Do you think you could borrow a platform from somebody? Probably could not run over a 15' head on that machine or maybe a 12. I have seen a few of those sell this year. Combines have so many moving parts that wear out quickly if not kept indoors and properly stored at the end of each harvest. I take it that the hydraulics run the fore and aft of the reel? Maybe you can get away with not using the position of the reel?


----------



## FarmerCline (Oct 12, 2011)

NDVA HAYMAN said:


> Do you think you could borrow a platform from somebody? Probably could not run over a 15' head on that machine or maybe a 12. I have seen a few of those sell this year. Combines have so many moving parts that wear out quickly if not kept indoors and properly stored at the end of each harvest. I take it that the hydraulics run the fore and aft of the reel? Maybe you can get away with not using the position of the reel?


 There is no one around that I know that would have a platform that would match that I could borrow but even if there was I don't think it would help me as the combine it self has issues. The hydraulic hose that we can't hook up controls the position of the reel, where the hose is supposed to hook up there is a hose that was connected that did something to the feeder house but I forget exactly what he told me it did. I had not thought of using it with out the position of the reel....I don't know if it would work or not... My oats are laying flat on the ground, looks like a steam roller has driven over them.


----------



## NDVA HAYMAN (Nov 24, 2009)

I can't imagine what a hydraulic hose would do to a feeder house but it's been a long time since we had that series of tractor. If you take it slow and your field is fairly level, you can get a lot of the oats. Oats have a tendency to fall over from too much nitrogen and or wind. They use to sell a seed called "Compact" that stood up good but it left the market after some years. Very short straw. Good luck with your combine and be sure to call the guy that sold it to you and give em hell. He should make it right!


----------



## NDVA HAYMAN (Nov 24, 2009)

Farmercline, Just for your info, there is a company in SD that sells all types of parts and adapters for combines. Check them out at www.lankota.com


----------



## Lazy J (Jul 18, 2008)

Sound like it its time for an owners manual.


----------



## mlappin (Jun 25, 2009)

Lazy J said:


> Sound like it its time for an owners manual.
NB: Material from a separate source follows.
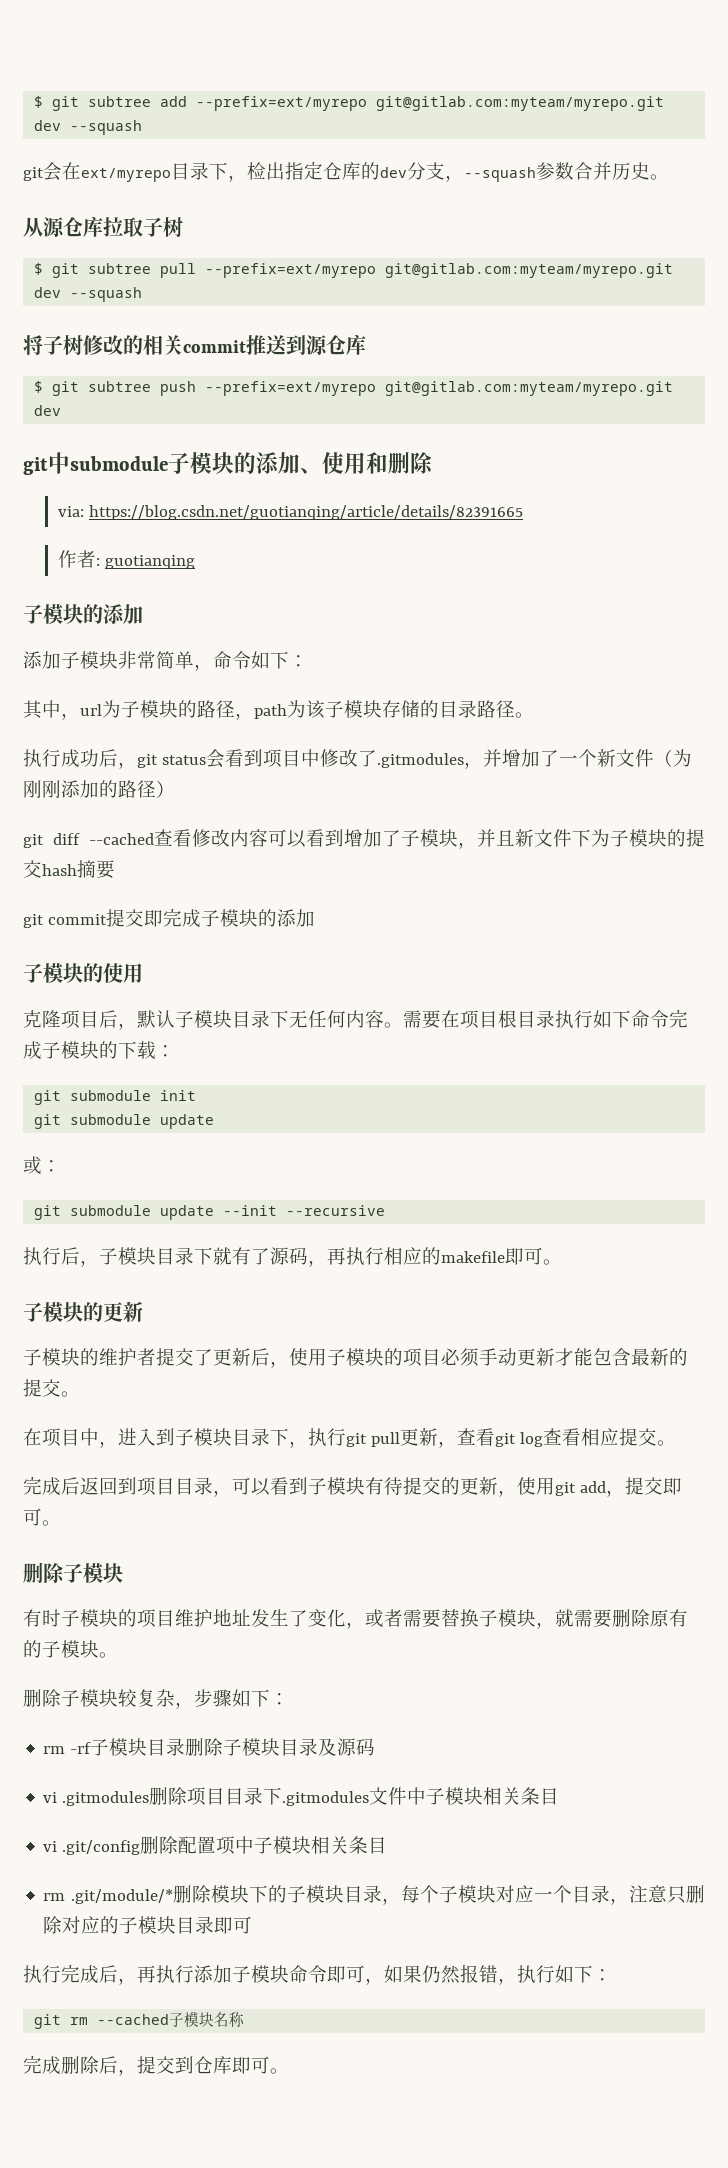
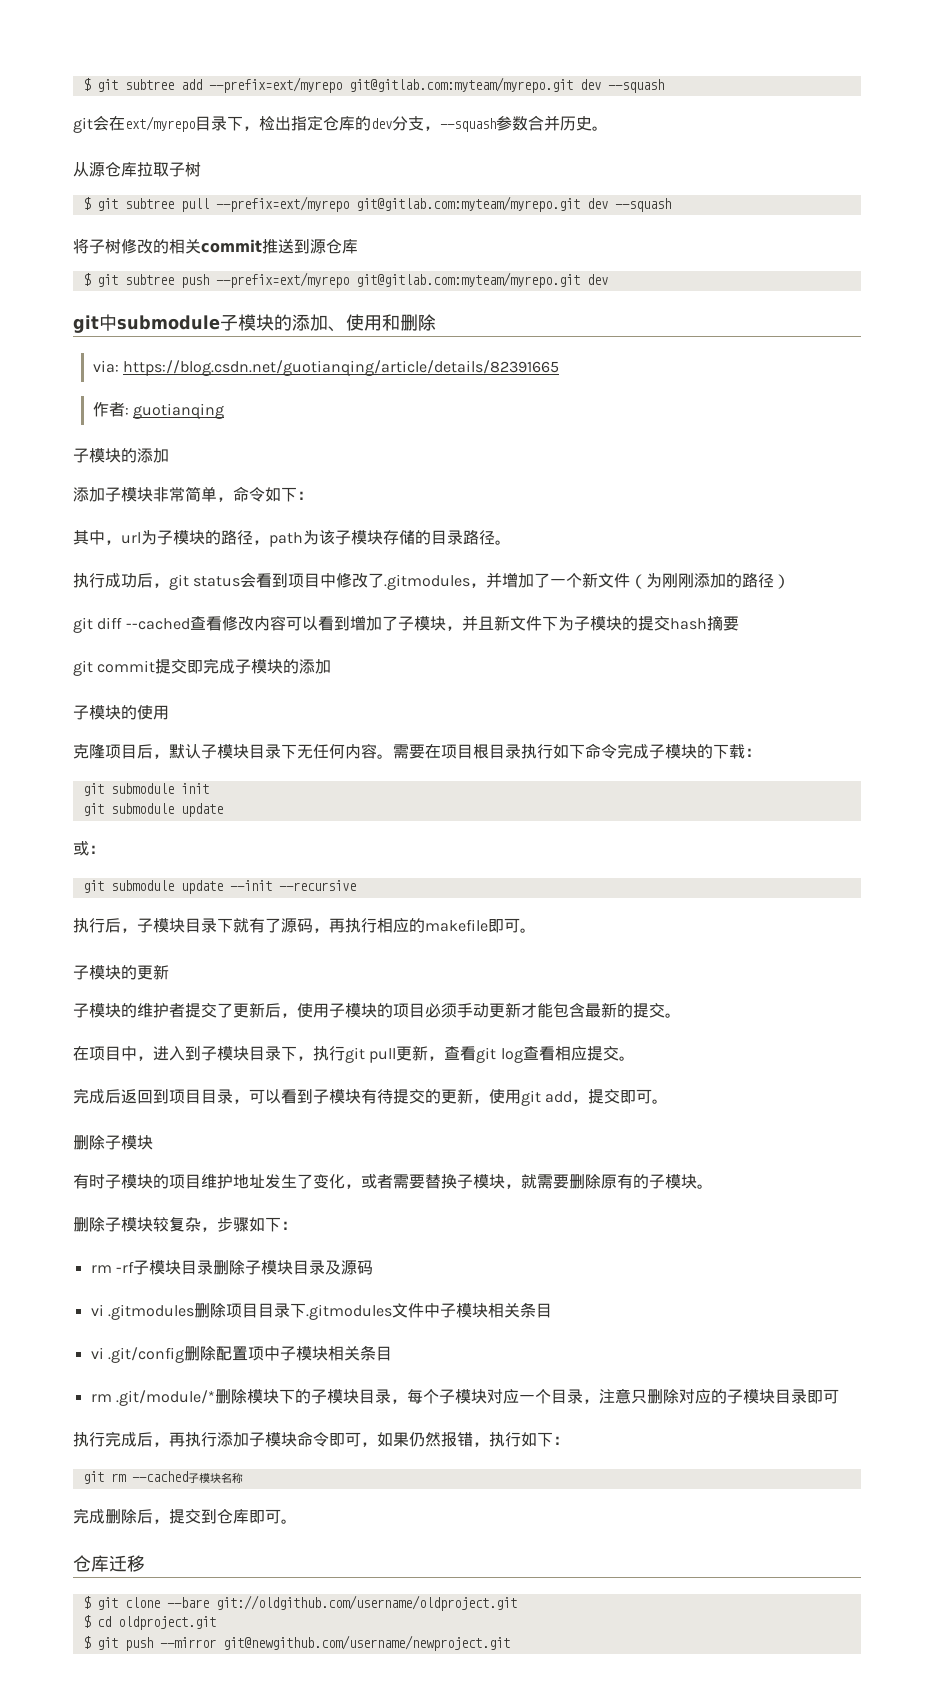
(289, 2071) none -> [73,1555,145,1572] [82,1595,517,1611] [82,1615,216,1630] [82,1635,510,1651] // 仓库迁移 // $ git clone --bare git://oldgithub.com/username/oldproject.git // $ cd oldproject.git // $ git push --mirror git@newgithub.com/username/newproject.git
On something as complicated and expensive as a combine an owners manual is an absolute must, if you plan on doing any repairs yourself a shop manual will also come in very handy.


----------



## FarmerCline (Oct 12, 2011)

I have an operators manual but it does not mention anything on this particular issue. With not knowing anything about a combine the whole manual seems a bit vague. I did find something about the combine was available with two different feeder houses one of which is only meant to be used with a corn or row crop head and not a grain platform....I'm beginning to have a sinking feeling that I may have the wrong feeder house. John Deere still has not got someone out to look at it yet.


----------



## Grateful11 (Apr 5, 2009)

Man FarmerCline that really sucks big time. I don't know how some people can sleep at night selling something like that. Luckily the old IH 82 pull-type Combine made it through another year.


----------



## FarmerCline (Oct 12, 2011)

We got about an hour of sun in between downpours today and I decided to walk around my wheat field behind the house. I noticed from a distance the heads looked swollen and kind of odd and when I got up close I saw the sprouts and roots coming out of the head. I don't know if it will even be worth harvesting....I might as well just bush hog it. Probably wont be able to get double crop beans in before its too late anyways....its already about the latest possible date....who knows when it will even get dry enough to get on the ground. It's a shame, I went from having one of the best looking wheat fields around to the worst. Losing one field I could handle but losing the whole crop is hard to accept.


----------



## Vol (Jul 5, 2009)

I'm sorry Cline....sometimes farming will deal you a tough hand....but it's been my experience when the Lord takes away something, he often will give you something in return if we stay strong. I do feel your pain. This is a once in a lifetime event that we are experiencing this summer. Be sure and take photos of your wheat crop and get your local fsa to document in case your Governor declares a ag disaster in your state.

Best Regards, Mike


----------



## FarmerCline (Oct 12, 2011)

Thanks Mike, I am very thankful that I was able to get all my first cut hay in without it getting wet. It is just hard this being my first year raising grain crops and not getting much return on my investment but I know the weather will always be a variable that I can't control so I will keep my head up and figure out the best way to move forward. I hadn't thought of taking pictures of the crop...will do that in case.


----------